Now we can add up the number of flights across all of the years, as follows:

pd.concat(myresults, axis=1).sum(axis=1)

and the number of flights starting at each of the top 10 airports during the years 1987 to 2008 is:

mycounts = pd.concat(myresults, axis=1).sum(axis=1).sort_values().tail(10)

import matplotlib.pyplot as plt
plt.barh(mycounts.index, mycounts)
Deliverables
  • Plot the total number of flights starting from each of the top 10 airports during 1987 to 2008.

Question 3 (2 pts)

Now we follow the methodology of Question 1, but this time we obtain the total amount of the donations from Indiana during federal election campaigns.

We can extract the total amount of the donations from Indiana during an election year as follows:

def myindydonations (myyear: int) -> int:
    """
    The myindydonations function takes a year as the input, and returns the amount of money donated from Indiana during that year.

    Args:
    myyear (str): This is a year as the input

    Returns:
    myvalue (int): This is the amount of money donated from Indiana during that year.
    """
    myDF = pd.read_csv("/anvil/projects/tdm/data/election/itcont" + str(myyear) + ".txt", header=None, sep='|', usecols=[9,14], encoding='Windows-1252')
    myDF.columns = ["STATE", "TRANSACTION_AMT"]
    myvalue = myDF.groupby('STATE')['TRANSACTION_AMT'].sum()["IN"]
    return myvalue

and we can test this function by discovering how much money was donated from Indiana during the 1990 election cycle:

import pandas as pd
myindydonations(1990)

Finally, we can use the map function to run this function on each election year (in other words, the even numbered years) from 1980 to 2018.

import pandas as pd
myresults = list(map(myindydonations, range(1980,2019,2)))

which yields the total amount of money donated from Indiana during each election cycle from 1980 to 2018.

The amount of money donated from Indiana per election cycle is:

import matplotlib.pyplot as plt
plt.barh(range(1980,2019,2), myresults)
Deliverables
  • Plot amount of money donated from Indiana per election cycle from 1980 to 2018.

Question 4 (2 pts)

Now we find the top 10 states according to the total amount of the donations from each state during the elections from 1980 to 2018.

We can extract the total amount of all the donations from all of the states during an election year as follows:

def mydonations (myyear: int) -> int:
    """
    The mydonations function takes a year as the input, and returns the amount of money donated from each state during that year.

    Args:
    myyear (str): This is a year as the input

    Returns:
    myvalue (int): This is the amount of money donated from each state during that year.
    """
    myDF = pd.read_csv("/anvil/projects/tdm/data/election/itcont" + str(myyear) + ".txt", header=None, sep='|', usecols=[9,14], encoding='Windows-1252')
    myDF.columns = ["STATE", "TRANSACTION_AMT"]
    myvalue = myDF.groupby('STATE')['TRANSACTION_AMT'].sum()
    return myvalue

and we can test this function by discovering how much money was donated from each state during the 1990 election cycle:

import pandas as pd
mydonations(1990)

Finally, we can use the map function to run this function on each election year (in other words, the even numbered years) from 1980 to 2018.

import pandas as pd
myresults = list(map(mydonations, range(1980,2019,2)))

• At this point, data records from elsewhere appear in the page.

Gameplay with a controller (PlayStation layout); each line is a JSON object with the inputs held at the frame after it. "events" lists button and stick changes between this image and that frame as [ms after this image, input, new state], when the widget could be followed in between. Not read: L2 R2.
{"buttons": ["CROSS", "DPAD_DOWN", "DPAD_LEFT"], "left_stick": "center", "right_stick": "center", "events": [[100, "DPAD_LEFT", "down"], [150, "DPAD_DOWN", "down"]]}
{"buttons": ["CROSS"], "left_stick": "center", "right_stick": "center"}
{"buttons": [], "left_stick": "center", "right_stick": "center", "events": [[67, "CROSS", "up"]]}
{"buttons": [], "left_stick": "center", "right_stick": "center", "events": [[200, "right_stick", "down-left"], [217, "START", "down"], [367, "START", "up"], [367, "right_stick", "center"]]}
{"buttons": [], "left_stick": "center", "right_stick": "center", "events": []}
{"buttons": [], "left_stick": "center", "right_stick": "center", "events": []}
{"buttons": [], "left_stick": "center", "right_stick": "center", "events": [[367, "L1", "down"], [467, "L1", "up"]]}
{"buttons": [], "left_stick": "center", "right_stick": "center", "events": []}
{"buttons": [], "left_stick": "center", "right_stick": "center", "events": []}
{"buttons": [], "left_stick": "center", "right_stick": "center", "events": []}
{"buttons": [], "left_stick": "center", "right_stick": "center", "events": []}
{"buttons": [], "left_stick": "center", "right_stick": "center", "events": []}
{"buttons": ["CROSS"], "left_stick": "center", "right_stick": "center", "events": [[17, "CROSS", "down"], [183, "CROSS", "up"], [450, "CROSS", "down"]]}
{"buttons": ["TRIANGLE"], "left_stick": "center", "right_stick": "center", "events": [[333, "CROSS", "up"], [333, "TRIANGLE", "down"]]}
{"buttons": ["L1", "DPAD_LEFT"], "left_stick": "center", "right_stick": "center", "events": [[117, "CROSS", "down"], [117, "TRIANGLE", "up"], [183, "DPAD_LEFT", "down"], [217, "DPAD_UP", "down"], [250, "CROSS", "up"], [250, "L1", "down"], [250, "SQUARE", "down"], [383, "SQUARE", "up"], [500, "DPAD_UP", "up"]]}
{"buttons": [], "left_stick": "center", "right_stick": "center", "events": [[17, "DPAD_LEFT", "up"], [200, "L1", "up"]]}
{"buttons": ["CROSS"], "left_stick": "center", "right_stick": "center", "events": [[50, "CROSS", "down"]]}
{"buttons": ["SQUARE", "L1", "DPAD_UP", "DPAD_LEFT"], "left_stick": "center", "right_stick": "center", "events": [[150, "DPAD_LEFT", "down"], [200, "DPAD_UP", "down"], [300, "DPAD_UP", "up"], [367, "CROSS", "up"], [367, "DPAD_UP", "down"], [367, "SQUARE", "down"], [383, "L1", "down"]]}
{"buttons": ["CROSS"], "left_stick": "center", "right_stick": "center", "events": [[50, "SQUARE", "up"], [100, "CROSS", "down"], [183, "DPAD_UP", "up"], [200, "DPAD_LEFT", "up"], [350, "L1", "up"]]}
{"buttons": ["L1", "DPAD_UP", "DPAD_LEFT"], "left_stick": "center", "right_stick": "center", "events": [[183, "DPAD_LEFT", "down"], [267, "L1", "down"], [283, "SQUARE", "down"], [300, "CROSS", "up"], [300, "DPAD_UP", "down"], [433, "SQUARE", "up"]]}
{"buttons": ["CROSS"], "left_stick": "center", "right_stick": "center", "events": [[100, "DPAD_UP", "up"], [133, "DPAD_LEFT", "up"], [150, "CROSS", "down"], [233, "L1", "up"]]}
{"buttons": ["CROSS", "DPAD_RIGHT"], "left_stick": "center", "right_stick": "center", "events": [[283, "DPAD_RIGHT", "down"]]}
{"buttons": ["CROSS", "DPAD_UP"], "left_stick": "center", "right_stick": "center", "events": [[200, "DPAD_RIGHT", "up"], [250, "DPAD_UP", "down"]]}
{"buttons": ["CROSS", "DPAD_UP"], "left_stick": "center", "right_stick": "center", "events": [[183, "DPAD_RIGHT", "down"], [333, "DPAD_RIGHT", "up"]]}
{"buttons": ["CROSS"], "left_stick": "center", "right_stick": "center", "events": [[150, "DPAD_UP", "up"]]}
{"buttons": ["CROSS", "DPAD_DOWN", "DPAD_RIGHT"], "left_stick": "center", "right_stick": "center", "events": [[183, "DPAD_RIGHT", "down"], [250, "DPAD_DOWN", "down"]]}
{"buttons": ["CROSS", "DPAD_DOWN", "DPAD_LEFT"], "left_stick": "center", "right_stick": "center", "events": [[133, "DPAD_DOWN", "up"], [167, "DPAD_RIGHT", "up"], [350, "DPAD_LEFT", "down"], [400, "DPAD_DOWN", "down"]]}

which yields the total amount of money donated from each state during each election cycle from 1980 to 2018.

Now we can add up the amount of donations in each state, across all of the years, as follows:

pd.concat(myresults, axis=1).sum(axis=1)

and the total amount of donations from each of the top 10 states across all election years 1980 to 2018 is:

mycounts = pd.concat(myresults, axis=1).sum(axis=1).sort_values().tail(10)

import matplotlib.pyplot as plt
plt.barh(mycounts.index, mycounts)
Deliverables
  • Plot the amount of money donated from each of the top 10 states altogether during 1980 to 2018.

Question 5 (2 pts)

In this last question, we find the total amount of money spent on taxi cab rides in New York City on each day of 2018.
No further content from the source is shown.